ABOUT THIS EXERCISE =>
Track down each line below containing the string "mausoleum" and copy it.

─── DATA PROVIDED

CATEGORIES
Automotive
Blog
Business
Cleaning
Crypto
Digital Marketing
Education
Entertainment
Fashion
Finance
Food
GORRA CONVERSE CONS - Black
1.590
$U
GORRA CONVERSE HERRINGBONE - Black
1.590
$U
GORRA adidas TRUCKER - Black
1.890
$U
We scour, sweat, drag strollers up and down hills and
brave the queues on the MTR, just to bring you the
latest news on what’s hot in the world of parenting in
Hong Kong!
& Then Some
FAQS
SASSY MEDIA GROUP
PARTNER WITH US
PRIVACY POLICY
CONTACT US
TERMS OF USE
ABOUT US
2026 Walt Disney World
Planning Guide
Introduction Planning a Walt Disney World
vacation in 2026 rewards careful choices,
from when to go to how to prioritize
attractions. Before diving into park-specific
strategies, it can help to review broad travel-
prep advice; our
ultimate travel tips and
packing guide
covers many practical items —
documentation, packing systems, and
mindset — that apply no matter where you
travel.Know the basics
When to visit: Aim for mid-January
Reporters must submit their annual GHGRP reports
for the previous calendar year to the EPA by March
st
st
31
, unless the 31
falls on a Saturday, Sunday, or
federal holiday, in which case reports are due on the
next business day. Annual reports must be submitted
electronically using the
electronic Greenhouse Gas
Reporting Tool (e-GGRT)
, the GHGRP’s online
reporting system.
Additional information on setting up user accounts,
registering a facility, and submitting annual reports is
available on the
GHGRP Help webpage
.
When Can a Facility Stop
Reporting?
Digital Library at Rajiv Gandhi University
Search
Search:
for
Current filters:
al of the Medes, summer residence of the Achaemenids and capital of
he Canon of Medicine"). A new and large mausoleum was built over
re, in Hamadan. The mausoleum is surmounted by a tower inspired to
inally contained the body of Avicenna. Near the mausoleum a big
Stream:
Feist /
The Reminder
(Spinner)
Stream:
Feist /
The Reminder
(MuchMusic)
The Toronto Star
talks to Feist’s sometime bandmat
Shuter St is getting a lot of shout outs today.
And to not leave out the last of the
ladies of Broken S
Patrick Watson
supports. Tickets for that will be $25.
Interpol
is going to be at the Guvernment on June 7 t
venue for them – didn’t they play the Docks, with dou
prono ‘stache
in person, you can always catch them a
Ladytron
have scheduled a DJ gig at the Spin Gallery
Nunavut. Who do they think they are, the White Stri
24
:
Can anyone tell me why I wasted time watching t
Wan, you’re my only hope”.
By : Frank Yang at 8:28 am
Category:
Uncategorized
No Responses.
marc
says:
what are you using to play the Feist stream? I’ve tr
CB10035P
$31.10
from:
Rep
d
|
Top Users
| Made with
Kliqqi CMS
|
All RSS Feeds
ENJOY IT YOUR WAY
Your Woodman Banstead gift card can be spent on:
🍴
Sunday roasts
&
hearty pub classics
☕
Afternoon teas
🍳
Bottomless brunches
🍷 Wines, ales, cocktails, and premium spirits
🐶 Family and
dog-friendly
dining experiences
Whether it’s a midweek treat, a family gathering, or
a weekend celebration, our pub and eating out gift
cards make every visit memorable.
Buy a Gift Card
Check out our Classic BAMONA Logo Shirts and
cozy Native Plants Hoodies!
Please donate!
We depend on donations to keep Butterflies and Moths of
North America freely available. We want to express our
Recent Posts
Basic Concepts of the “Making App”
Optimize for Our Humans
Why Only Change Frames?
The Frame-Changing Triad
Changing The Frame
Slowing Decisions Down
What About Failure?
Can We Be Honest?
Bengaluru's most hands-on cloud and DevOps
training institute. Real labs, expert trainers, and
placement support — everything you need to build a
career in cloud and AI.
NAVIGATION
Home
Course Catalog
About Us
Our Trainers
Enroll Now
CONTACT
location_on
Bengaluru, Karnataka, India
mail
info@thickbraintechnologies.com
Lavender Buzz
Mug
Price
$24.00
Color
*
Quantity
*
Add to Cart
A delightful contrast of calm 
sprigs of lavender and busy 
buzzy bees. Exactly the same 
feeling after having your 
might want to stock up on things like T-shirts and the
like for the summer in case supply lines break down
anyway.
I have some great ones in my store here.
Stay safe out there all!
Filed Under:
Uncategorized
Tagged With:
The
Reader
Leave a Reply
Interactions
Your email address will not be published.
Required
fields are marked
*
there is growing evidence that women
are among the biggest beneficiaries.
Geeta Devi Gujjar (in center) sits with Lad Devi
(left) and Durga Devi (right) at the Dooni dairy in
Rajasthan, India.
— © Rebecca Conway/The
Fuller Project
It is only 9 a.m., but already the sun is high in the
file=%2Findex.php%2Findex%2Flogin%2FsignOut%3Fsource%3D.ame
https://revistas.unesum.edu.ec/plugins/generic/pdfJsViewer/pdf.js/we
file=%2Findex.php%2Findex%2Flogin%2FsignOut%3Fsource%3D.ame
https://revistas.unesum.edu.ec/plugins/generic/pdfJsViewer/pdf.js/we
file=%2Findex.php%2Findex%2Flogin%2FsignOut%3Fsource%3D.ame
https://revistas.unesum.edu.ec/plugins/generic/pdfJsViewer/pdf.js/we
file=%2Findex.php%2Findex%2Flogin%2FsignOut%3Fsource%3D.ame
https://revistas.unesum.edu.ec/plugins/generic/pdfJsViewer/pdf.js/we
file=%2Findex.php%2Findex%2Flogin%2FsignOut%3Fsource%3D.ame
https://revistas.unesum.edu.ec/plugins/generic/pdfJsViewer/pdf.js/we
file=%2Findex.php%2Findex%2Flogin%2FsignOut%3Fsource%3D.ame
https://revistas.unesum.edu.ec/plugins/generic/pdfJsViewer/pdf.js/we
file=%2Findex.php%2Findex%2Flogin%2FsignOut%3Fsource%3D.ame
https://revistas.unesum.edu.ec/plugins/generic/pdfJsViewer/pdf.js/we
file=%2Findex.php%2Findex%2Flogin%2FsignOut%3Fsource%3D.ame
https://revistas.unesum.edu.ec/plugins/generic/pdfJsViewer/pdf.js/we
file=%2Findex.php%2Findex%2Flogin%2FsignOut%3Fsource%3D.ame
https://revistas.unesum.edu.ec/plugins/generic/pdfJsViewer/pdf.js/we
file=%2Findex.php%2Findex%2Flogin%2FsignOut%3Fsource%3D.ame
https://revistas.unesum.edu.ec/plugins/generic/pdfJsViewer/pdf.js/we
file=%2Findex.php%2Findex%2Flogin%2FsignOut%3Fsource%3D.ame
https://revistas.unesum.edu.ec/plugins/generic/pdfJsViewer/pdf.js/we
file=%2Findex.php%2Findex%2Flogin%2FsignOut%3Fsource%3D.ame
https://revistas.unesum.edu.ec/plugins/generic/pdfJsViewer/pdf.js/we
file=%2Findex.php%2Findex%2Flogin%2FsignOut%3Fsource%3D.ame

──────

WRITTEN REPLY =>
he Canon of Medicine"). A new and large mausoleum was built over
re, in Hamadan. The mausoleum is surmounted by a tower inspired to
inally contained the body of Avicenna. Near the mausoleum a big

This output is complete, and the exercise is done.